Your instructions: The data below is to be transcribed word for word; pictures are to be excluded.

-- Data for analysis follows --

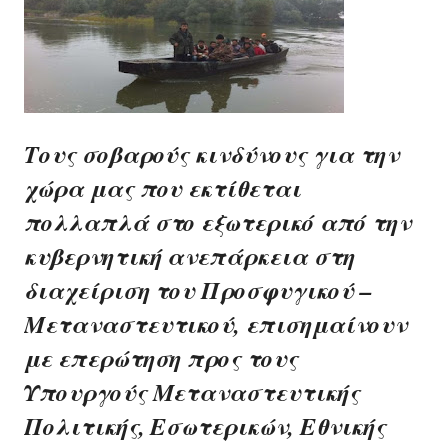
Τους σοβαρούς κινδύνους για την
χώρα μας που εκτίθεται
πολλαπλά στο εξωτερικό από την
κυβερνητική ανεπάρκεια στη
διαχείριση του Προσφυγικού –
Μεταναστευτικού, επισημαίνουν
με επερώτηση προς τους
Υπουργούς Μεταναστευτικής
Πολιτικής, Εσωτερικών, Εθνικής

-- Data for analysis concluded --

Answer space:
Τους σοβαρούς κινδύνους για την
χώρα μας που εκτίθεται
πολλαπλά στο εξωτερικό από την
κυβερνητική ανεπάρκεια στη
διαχείριση του Προσφυγικού –
Μεταναστευτικού, επισημαίνουν
με επερώτηση προς τους
Υπουργούς Μεταναστευτικής
Πολιτικής, Εσωτερικών, Εθνικής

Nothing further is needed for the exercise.